> Problem: Reproduce everything in the march commentary from "DePinho On Point" down to "some political acumen.", replacing each "faculty" with "professors".

The point, supposedly, is that government funding for the sciences is in jeopardy from a science-hostile administration and Congressional majority. With all the organizers' noble aims at a non-partisan event, the speakers missed multiple opportunities to point out the adversary and tell the assembled thousands what they might do to overcome that adversary.
DePinho On Point
The only speaker who prescribed any action was, fittingly, Dr. Ronald DePinho, the former president at MD Anderson Cancer Center. DePinho recently resigned after six turbulent years at the helm of the Good Ship Anderson. Almost as soon as he arrived in 2011, he began stepping on some very prestigious toes by redirecting funding to his "moon shot" initiative involving gene mapping and genetic therapy for various cancers. He brought in top researchers from all over the world, effectively sending the message that the faculty at the nation's foremost cancer hospital weren't good enough. He did all this while insisting in interviews that he was implementing a less top-down structure—that, indeed, he was working for the faculty and staff. Generally, you don't get to be president of a major academic institution like MDACC without some political acumen.
Among various platitudes about the importance of science, DePinho urged us do some politicking ourselves. He advised those assembled to contact three Congresscritters before a big budget cut for the National Institutes for Health comes up for a committee vote this coming Friday: Senate Appropriations Chair Roy Blunt (R-MO), ranking Democrat on Appropriations Patty Murray (D-WA), and House Appropriations Chair Tom Cole (R-OK).
After sitting on the lawn facing City Hall and listening to about eight speakers, it seemed as if the speakers were having a contest to see who could utter the word science the most in a five-minute speech. There was far too much "Science is awesome! You can make a living doing science!" For my taste, there wasn't nearly enough "Science is under attack by a cadre of fascist wannabes who'd rather build big walls and drop big bombs on brown people, and who will personally profit from the ongoing climate disaster."
A theoretical astrophysicist who had spent his entire career in oil & gas continued the whole "Science is teh awesome" theme, by which time I'd had my fill. I told a churchmate nearby, "I think I'm getting platitude poisoning. I'm gonna go."
Earth Day's Lament: They Co-opted Me with Science!
Earth Day died screaming. Apparently, standing behind a microphone and telling people that science is vital to saving the world as we know it from climate change would be too partisan for this non-partisan event. There's nothing wrong in principle with non-partisan demonstrations, but this was severely lacking in passion.
This still represents a great improvement over the Earth Day celebrations we used to have downtown, which were usually sponsored by Enron or some other fossil fuel giant. The turnout was actually higher (by my estimate) than the demonstration against the invasion of Iraq in 2003, what was then the largest political demonstration in Houston's history. I guess we can thank our alleged president for making protest cool again.
Otherwise, however, the march left me with the impression that Earth Day had been shoved aside in favor of Big Science (hallelujah, yodel-ay-hee-hoo). Since its founding in 1970, the day has existed to celebrate environmentalism. Plenty of the participants in the march exhibited their awareness of that purpose; the organizers and speakers seem to have forgotten.
Folks, it's not so much that the right-wing junta in charge of America, or their fan club, denies that science is awesome. Yes, there's a small contingent of retrograde Americans who insist that if it ain't in the Bible, it don't exist. Yes, there's rampant scientific ignorance across the land, which is reflected in our state and federal legislatures. But on Earth Day, we should "keep our eye on the ball," as Doris "Granny D" Haddock once said. The ball is Mother Earth. Those ignorami in Congress and the White House are making policies bereft of scientific backing, making decisions that imperil billions of people and animals, that will destroy entire ecosystems. Having a world left on which to do one's science is kind of important.

> Data for review:
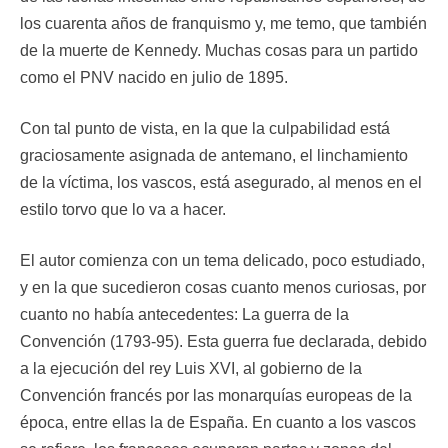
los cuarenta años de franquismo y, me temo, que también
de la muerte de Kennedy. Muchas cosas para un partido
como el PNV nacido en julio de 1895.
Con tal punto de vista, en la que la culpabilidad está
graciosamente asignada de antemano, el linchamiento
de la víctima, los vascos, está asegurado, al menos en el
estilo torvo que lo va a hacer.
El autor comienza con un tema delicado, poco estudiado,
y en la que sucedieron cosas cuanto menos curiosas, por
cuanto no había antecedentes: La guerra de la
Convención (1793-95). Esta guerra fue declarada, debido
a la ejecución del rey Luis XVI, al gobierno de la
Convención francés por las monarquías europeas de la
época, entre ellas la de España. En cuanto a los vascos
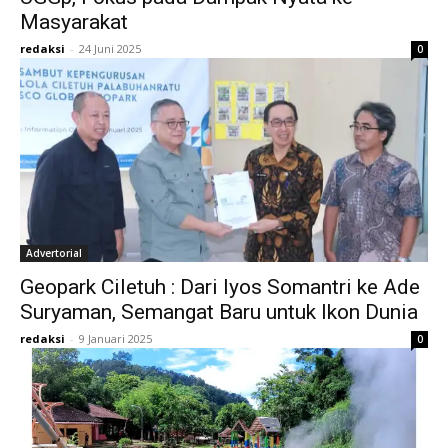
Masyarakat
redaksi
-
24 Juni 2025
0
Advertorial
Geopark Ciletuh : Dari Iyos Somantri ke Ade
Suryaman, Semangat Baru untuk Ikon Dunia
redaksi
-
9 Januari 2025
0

> Your response:
DePinho On Point
The only speaker who prescribed any action was, fittingly, Dr. Ronald DePinho, the former president at MD Anderson Cancer Center. DePinho recently resigned after six turbulent years at the helm of the Good Ship Anderson. Almost as soon as he arrived in 2011, he began stepping on some very prestigious toes by redirecting funding to his "moon shot" initiative involving gene mapping and genetic therapy for various cancers. He brought in top researchers from all over the world, effectively sending the message that the professors at the nation's foremost cancer hospital weren't good enough. He did all this while insisting in interviews that he was implementing a less top-down structure—that, indeed, he was working for the professors and staff. Generally, you don't get to be president of a major academic institution like MDACC without some political acumen.